Boniface ne pouvait pas laisser cela arriver. C’était un meneur rude et quelque peu inconsidéré, mais il agissait de bonne foi. Philippe de son côté n’avait aucun intérêt à trouver un accord amiable avec la papauté. Il a fabriqué des crises et diffamé Boniface devant les Etats Généraux en tant que réprouvé, tyran et faux pape. En 1302, le roi brula sur la place publique la bulle réprobatrice Ausculta fili, et il conspira avec les ennemis mortels du pape, la famille Colonna, pour le détruire.
Unam Sanctam fut la grande réponse de Boniface aux dénonciations de Philippe. Toutefois, le roi se moquait des textes écrits et décida de s’assurer que Boniface ne pouvait pas lui imposer de pénalités canoniques. En 1303, Guillaume de Nogaret, son ministre complice, mena une bande de soudards pour attaquer le pape dans sa résidence d’été à Agnani. « L’attentat d’Agnani » est un des grands tournants de l’histoire – quoiqu’oublié.

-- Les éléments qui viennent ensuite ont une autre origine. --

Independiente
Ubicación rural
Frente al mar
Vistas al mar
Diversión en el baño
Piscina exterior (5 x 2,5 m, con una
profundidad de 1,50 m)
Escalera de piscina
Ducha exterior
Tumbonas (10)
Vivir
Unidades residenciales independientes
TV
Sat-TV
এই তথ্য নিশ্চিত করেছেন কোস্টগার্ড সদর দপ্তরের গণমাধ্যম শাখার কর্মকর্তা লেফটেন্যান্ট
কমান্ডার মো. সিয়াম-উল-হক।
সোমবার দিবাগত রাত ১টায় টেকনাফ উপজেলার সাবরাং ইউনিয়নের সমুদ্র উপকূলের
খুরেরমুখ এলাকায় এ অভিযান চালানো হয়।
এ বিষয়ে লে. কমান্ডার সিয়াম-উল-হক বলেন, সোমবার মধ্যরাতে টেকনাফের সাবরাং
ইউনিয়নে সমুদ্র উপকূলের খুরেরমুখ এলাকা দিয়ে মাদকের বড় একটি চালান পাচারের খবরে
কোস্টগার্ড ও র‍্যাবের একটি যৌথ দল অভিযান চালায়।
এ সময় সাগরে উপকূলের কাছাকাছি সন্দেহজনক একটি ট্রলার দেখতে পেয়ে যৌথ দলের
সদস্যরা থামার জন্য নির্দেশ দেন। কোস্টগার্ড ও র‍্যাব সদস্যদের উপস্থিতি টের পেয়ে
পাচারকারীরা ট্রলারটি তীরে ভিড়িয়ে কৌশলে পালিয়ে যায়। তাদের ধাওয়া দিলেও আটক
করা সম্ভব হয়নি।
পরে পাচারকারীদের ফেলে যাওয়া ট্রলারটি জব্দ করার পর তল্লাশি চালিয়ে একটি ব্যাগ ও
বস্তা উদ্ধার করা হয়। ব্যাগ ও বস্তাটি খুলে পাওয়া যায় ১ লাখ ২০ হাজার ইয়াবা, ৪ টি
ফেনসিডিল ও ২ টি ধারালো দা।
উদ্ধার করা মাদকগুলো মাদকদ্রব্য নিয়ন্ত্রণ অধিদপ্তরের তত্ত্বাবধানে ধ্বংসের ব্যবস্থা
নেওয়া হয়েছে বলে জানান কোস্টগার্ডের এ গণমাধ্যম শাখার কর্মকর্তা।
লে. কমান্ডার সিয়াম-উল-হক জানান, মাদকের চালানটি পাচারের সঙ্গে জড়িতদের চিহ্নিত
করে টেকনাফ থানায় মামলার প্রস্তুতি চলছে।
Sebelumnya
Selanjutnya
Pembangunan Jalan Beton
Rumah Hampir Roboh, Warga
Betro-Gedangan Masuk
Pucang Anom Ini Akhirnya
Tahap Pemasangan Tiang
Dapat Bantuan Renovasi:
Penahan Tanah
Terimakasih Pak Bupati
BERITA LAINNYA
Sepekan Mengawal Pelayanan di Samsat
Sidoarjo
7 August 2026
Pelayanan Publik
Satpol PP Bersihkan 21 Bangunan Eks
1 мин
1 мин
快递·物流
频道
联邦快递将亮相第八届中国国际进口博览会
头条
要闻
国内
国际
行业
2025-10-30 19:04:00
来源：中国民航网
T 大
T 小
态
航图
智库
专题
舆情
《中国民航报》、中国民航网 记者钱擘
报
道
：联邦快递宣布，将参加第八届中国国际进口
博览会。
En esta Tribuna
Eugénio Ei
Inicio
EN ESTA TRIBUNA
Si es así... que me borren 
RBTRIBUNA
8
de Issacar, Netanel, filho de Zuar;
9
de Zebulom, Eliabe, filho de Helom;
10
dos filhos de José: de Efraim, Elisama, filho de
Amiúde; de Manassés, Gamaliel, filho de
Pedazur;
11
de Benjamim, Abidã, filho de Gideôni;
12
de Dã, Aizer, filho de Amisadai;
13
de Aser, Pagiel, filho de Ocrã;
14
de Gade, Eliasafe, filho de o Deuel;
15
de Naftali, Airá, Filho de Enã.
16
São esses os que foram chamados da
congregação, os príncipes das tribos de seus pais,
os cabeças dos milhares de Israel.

Les soudards de Nogaret mirent à sac la ville pontificale et firent Boniface prisonnier pendant trois jours, le soumettant à des abus physiques et mentaux, jusqu’à ce que la population de la ville chasse les envahisseurs. Boniface mourut trois mois plus tard.
En 1305, Philippe combina l’élection d’un français sous le nom de Clément V, et les papes déménagèrent à Avignon pour les 70 années qui suivirent. Au retour de la papauté à Rome, surgit le grand schisme, divisant l’Église entre deux papes – et ensuite trois – pendant près de 50 ans. Quand le schisme prit fin, une vraie réforme n’avait toujours pas eu lieu. Savonarole monta sur le bûcher en 1498 et Luther placarda ses 95 thèses à la porte de l’Église de tous les saints en 1517.
Avec la chute de Boniface, la constitution du christianisme tomba et c’est là que prit fin le haut moyen âge. Son décès ouvrit la porte à une série de désastres qui, deux siècles plus tard ont abouti à la Réforme. Cependant, par d’étranges œuvres de la Providence, 725 années après que Boniface ait proclamé un jubilé, son successeur a de nouveau ouvert les portes saintes. Et une fois de plus, les foules peuvent venir vénérer la tombe des apôtres.